A peculiarly good illustration of the qualified nature of human traits, in view of which we are wise to discard nouns in favor of adjectives for identifying purposes, is furnished by Trollope’s Lady Carbury. She is hypocritical in her wire-pulling intrigues, but not a hypocrite, for her pretenses are not utterly hollow; her sincerity is about on the average level, and her industry much above it. She is sentimentally foolish in her maternal devotion to a son who has no possible claim on toleration, much less on a patient and sacrificing indulgence, but not a fool, for her cleverness is indisputable. She is as tyrannic to her daughter as lenient to her son, but not a selfish egoist, for she refuses to take advantage of Mr. Broune’s offer of marriage, especially tempting to her harassed soul, on the altruistic grounds that she and her family would be more of a burden than a comfort to Mr. Broune. She is not a vulgar snob, but her respect for aristocratic connections is not always marked by refinement of method in her pursuit of them. Much of all this is unconsciously betrayed in the series of three letters to editors and critics, bespeaking their good offices for her new book, Criminal Queens. The epistles are tactfully adjusted to their respective recipients. To Mr. Broune, of The Morning Breakfast Table, she is intimately confiding and begs frankly for a lift, while pointing out the attractive features of her volume:[402]

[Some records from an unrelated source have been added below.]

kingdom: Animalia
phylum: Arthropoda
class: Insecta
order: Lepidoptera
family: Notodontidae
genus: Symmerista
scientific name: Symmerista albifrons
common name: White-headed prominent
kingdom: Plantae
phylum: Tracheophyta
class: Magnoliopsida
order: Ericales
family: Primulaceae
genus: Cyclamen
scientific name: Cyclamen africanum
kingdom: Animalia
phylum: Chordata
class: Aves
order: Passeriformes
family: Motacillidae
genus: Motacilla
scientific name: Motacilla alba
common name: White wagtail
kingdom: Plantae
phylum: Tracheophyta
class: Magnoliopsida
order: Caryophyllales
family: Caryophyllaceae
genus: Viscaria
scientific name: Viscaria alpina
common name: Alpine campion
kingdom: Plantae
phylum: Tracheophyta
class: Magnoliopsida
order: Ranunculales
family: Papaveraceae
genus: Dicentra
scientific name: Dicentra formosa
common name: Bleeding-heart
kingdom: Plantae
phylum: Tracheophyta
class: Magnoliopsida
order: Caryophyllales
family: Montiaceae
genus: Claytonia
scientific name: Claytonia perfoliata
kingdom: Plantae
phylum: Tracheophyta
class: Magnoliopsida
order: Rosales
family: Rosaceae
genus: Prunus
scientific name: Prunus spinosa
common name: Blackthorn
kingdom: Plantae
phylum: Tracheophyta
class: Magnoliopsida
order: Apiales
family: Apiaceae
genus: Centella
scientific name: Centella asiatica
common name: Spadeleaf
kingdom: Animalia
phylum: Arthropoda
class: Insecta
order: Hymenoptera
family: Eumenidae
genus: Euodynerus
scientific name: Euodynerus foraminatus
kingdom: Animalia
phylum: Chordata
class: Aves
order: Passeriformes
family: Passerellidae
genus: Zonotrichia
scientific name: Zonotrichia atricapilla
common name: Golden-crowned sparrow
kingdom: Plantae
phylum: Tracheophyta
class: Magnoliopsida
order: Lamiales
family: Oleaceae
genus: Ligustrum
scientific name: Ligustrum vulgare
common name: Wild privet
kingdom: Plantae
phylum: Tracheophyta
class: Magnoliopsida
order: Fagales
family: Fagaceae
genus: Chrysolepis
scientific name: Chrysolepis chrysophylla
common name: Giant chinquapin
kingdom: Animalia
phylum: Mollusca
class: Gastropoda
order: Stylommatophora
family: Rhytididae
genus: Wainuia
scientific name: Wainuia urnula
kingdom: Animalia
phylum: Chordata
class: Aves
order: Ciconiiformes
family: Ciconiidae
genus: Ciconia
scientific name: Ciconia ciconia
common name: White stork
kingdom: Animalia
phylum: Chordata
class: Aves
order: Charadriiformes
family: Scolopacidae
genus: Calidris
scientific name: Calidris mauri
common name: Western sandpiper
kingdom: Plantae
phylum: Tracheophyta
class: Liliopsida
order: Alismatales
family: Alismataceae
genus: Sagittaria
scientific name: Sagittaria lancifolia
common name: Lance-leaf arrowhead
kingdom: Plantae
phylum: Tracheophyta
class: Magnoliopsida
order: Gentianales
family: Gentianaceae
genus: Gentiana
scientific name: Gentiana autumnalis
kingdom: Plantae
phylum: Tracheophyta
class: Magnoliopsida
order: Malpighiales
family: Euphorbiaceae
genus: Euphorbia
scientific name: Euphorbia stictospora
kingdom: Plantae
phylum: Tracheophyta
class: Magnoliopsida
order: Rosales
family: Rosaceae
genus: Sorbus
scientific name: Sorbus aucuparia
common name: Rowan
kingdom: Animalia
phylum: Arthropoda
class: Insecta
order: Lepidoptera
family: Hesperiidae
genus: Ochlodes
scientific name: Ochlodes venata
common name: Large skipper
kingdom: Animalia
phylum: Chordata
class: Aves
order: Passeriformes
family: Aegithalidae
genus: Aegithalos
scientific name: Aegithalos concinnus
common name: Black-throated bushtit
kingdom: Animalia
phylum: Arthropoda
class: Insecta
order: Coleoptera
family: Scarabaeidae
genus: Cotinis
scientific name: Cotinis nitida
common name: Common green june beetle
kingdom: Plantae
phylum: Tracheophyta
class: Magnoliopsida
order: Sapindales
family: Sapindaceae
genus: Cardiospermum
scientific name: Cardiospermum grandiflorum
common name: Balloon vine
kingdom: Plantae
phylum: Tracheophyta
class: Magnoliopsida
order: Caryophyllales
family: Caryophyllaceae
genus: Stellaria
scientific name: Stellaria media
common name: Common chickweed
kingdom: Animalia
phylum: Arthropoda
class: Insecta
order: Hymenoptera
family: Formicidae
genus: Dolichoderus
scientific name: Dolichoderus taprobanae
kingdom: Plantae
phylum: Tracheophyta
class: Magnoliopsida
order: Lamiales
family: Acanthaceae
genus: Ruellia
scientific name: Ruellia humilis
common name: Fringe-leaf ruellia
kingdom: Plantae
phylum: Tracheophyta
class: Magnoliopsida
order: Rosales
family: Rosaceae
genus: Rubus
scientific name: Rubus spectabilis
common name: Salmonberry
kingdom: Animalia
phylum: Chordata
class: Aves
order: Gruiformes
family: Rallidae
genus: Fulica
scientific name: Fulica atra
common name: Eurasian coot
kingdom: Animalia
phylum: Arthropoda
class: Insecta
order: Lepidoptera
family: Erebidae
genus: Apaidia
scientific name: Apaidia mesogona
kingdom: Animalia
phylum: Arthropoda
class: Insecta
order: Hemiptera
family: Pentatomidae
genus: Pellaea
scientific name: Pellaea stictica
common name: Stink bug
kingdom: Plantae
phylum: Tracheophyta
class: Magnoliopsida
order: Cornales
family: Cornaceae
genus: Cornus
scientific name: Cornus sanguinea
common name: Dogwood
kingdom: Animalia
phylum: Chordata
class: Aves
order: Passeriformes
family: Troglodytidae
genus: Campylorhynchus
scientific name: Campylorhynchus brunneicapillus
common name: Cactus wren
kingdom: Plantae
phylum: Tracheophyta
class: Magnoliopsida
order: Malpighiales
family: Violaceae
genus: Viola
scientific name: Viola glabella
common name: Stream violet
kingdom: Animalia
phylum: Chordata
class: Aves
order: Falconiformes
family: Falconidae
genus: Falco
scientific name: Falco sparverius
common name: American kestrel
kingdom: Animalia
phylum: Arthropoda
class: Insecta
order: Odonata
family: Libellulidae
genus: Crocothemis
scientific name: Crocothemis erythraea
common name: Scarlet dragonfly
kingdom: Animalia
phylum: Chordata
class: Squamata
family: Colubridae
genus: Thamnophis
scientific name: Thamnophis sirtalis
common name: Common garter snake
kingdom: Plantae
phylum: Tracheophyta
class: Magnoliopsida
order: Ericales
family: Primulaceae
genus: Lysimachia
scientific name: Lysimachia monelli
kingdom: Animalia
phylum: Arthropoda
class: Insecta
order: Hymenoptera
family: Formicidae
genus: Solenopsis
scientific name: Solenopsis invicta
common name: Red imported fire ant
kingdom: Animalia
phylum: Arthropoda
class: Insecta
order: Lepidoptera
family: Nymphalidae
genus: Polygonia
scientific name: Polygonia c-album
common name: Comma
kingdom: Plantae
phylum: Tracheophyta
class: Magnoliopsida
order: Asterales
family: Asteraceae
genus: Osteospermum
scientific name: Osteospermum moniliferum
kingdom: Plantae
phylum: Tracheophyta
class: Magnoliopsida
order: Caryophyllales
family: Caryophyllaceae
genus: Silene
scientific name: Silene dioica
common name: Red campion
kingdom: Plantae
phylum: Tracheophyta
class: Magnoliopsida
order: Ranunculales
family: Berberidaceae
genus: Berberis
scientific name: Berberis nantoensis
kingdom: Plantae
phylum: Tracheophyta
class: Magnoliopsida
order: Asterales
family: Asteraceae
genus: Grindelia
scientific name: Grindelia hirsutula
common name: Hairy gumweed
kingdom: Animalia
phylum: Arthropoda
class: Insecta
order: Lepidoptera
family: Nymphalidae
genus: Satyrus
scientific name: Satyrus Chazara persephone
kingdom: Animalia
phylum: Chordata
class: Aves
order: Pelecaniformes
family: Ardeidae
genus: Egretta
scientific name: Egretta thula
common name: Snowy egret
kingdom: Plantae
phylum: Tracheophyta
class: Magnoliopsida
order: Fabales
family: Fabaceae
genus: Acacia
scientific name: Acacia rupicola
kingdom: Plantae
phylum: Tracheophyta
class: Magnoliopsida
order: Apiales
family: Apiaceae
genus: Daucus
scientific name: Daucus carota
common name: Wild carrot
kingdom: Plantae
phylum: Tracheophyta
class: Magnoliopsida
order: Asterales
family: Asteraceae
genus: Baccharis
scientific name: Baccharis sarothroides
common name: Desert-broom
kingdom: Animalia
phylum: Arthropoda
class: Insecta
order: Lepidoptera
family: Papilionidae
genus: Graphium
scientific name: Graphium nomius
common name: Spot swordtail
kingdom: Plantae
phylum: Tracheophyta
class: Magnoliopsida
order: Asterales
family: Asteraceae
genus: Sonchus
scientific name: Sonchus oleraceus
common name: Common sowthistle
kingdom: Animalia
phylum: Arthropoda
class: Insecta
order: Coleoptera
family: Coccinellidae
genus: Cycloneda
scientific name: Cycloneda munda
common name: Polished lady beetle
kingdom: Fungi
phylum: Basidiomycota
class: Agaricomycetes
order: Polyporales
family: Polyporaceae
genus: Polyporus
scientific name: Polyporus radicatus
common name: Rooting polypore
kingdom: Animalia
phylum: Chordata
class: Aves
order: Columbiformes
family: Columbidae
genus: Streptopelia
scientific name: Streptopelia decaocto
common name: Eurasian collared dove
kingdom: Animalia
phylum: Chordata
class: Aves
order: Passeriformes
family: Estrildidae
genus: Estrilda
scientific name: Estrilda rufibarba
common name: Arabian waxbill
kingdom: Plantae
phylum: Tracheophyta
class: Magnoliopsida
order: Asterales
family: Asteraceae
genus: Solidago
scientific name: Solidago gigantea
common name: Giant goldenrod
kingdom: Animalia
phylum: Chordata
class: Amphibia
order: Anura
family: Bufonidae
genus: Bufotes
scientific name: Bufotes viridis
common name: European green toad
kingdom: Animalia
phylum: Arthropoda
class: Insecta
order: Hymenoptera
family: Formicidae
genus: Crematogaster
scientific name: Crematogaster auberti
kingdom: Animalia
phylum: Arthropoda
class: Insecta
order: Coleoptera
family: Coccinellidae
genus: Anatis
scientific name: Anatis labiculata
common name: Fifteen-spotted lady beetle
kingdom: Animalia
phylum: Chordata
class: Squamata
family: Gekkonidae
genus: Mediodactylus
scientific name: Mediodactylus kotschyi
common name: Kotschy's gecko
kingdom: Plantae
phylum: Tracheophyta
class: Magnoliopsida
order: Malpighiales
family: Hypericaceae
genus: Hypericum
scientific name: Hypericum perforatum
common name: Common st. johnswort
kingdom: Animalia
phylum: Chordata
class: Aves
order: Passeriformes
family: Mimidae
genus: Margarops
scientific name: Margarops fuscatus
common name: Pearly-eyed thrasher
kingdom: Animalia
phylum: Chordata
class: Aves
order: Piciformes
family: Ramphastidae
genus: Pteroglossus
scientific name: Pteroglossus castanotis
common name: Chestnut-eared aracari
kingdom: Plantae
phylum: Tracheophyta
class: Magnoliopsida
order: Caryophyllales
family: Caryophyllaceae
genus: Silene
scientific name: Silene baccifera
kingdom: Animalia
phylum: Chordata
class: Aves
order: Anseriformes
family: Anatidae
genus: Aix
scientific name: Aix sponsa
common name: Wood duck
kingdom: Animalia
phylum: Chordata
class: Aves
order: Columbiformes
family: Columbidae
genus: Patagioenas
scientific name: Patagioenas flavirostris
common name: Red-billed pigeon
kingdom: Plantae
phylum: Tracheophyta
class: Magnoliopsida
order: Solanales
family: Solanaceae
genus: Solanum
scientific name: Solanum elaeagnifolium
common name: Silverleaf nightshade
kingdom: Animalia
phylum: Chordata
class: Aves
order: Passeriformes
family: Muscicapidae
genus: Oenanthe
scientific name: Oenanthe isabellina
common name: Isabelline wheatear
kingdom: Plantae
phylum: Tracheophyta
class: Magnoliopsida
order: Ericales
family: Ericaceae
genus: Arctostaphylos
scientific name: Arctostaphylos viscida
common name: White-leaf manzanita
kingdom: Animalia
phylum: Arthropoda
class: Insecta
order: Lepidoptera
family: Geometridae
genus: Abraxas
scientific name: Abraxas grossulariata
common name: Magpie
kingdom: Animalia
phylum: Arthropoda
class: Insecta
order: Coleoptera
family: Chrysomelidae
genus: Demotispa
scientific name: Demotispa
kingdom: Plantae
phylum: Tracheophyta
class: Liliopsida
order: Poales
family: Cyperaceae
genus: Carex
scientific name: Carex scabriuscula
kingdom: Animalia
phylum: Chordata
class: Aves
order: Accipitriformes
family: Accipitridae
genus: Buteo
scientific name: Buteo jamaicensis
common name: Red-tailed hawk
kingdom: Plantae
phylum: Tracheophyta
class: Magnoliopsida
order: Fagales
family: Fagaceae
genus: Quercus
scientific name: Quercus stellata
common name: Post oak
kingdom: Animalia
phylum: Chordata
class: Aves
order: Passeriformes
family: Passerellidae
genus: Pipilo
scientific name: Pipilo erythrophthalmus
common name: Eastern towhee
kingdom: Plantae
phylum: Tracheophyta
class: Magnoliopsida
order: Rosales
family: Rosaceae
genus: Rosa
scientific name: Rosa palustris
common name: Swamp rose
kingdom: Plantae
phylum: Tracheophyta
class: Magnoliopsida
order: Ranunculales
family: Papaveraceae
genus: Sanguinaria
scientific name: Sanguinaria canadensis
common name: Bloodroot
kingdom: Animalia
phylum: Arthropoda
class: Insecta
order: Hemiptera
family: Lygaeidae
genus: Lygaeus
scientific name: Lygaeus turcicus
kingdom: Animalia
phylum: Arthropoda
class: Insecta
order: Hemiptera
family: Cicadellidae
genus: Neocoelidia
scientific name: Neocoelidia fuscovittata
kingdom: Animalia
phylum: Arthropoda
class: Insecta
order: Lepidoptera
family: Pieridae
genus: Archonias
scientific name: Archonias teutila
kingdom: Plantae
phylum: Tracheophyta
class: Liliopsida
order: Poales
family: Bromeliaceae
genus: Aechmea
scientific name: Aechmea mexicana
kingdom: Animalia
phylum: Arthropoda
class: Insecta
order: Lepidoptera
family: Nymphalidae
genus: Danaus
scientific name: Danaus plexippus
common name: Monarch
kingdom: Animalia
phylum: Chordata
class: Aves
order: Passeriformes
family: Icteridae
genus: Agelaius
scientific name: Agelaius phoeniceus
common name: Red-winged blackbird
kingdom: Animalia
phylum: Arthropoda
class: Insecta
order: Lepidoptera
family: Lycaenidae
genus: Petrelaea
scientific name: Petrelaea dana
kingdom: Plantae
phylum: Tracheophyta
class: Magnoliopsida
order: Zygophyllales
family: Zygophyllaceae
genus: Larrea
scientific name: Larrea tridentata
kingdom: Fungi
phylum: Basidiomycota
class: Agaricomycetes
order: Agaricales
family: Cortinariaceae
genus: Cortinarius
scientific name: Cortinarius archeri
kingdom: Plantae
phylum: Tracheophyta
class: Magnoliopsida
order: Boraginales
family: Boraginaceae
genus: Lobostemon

“The sketch of Semiramis is at any rate spirited, though I had to twist it about a little to bring her in guilty. Cleopatra, of course, I have taken from Shakespeare: what a wench she was! I could not quite make Julia a queen; but it was impossible to pass over so piquant a character. * * * Marie Antoinette I have not quite acquitted. It would be uninteresting,—perhaps untrue. I have accused her lovingly, and have kissed when I have scourged. I trust the British public will not be angry because I do not whitewash Caroline, especially as I go along with them altogether in abusing her husband.”
To Mr. Booker, of The Literary Chronicle, she is gently menacing, reminding him that she has engaged to review his New Tale of a Tub for The Morning Breakfast Table;[403]
“Indeed, I am about it now, and am taking great pains with it. If there is anything you wish to have specially said as to your view of the Protestantism of the time, let me know. I should like you to say a word as to the accuracy of my historical details, which I know you can safely do.”
To Mr. Alf, of The Evening Pulpit, of whom she has reason to be afraid, her candor assumes a more impersonal and business-like air. She alludes to a recent caustic criticism in the Pulpit of some poor poetic wretch who well deserved it:
“I have no patience with the pretensions of would-be poets who contrive by toadying and underground influences to get their volumes placed on every drawing-room table. * * * Is it not singular how some men contrive to obtain the reputation of popular authorship without adding a word to the literature of their country worthy of note? It is accomplished by unflagging assiduity in the system of puffing. To puff and to get one’s self puffed have become different branches of a new profession. Alas, me! I wish I might find a class open in which lessons could be taken by such a poor tyro as myself.”